The final inspection in the volume took place in 1935, when average attendance was 25: “This Junior Mixed School, with an average number on books often on the border line between the obvious necessity for two Teachers and the reasonable hope that one could do the work satisfactorily, has been visited several times since the issue of the last report. The population of the school has been to some extent migratory – visitors of varying (generally poor) capacity occupying a few seats for a few months – and to some extent of fairly clearly divided grades with one or two marked retarded on their medical cards. The most outstanding successes are the clear speech and good aspiration in Reading, answering and Recitation which is almost universal: the setting out of the story of the sums: and the improvement in the weaker children from year to year. The better children reach a standard quite up to, if not better than, the normal by the time they reach the full age of transfer, and the general interest in Dabcing, Drawing, History Stories, and Nature Lessons, has been evident at one visit or another. The writing is not so well formed in many cases for the ages of the younger children as usual – though an improvement is usually marked in the last year. It is a well conducted school and the Teacher is doing well with the children with whom she has to deal”.
The third of the great Education Acts was that of 1944 which established the principle of County Primary Schools for children up to the age of 11, at which time they took an examination to determine the nature of the secondary school they would attend until they were 15, the most academically able going to grammar schools, the rest to secondary or secondary modern schools.
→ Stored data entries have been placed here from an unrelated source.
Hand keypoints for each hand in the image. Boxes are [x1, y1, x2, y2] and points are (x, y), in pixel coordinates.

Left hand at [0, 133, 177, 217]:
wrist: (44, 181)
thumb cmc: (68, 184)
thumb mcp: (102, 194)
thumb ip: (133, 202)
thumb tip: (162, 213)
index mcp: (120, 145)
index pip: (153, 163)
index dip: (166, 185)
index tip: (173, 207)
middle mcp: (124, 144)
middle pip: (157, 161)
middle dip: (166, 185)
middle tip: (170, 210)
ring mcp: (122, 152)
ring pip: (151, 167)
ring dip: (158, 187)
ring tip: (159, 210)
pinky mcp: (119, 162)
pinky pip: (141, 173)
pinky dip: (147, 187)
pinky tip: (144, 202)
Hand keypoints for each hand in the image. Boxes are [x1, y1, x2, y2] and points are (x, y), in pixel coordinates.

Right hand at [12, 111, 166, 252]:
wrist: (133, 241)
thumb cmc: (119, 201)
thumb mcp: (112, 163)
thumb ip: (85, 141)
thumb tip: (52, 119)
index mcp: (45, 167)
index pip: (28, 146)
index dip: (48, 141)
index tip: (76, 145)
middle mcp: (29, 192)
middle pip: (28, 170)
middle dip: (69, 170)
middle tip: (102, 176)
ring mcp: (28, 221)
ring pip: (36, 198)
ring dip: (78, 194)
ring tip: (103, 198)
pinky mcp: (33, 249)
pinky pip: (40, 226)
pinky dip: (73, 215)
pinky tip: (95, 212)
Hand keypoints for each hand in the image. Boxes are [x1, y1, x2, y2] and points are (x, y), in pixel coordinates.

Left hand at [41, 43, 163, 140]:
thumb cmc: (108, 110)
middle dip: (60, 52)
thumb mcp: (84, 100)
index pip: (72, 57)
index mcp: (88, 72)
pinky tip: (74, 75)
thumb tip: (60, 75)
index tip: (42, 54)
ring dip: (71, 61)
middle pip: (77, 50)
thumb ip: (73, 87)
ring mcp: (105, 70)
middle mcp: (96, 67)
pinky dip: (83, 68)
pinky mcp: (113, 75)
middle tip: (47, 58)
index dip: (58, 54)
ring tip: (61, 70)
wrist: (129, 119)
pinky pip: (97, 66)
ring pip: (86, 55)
The act also created two types of successor to the public elementary schools - the Voluntary Aided and Voluntary Controlled schools. Voluntary Aided schools are those in which the Local Education Authority funds the school but the governing body is independent, they are usually Anglican or Roman Catholic schools. Voluntary Controlled schools own their own buildings whilst the staff are employed directly by the governors.
Souldrop duly became a county primary school. However, the writing was on the wall for a school in so small a village. An inspector reported in 1948 [SDSouldrop1]: “At the time of inspection this small school situated in a remote part of the County has 15 children on Roll of whom 11 were present”. The last entry in the log book was made on 20th December 1962: “School closed this afternoon for the Christmas Holidays and for good. The children will attend Sharnbrook School next term and I am to go to Stevington CP School as Headmistress”.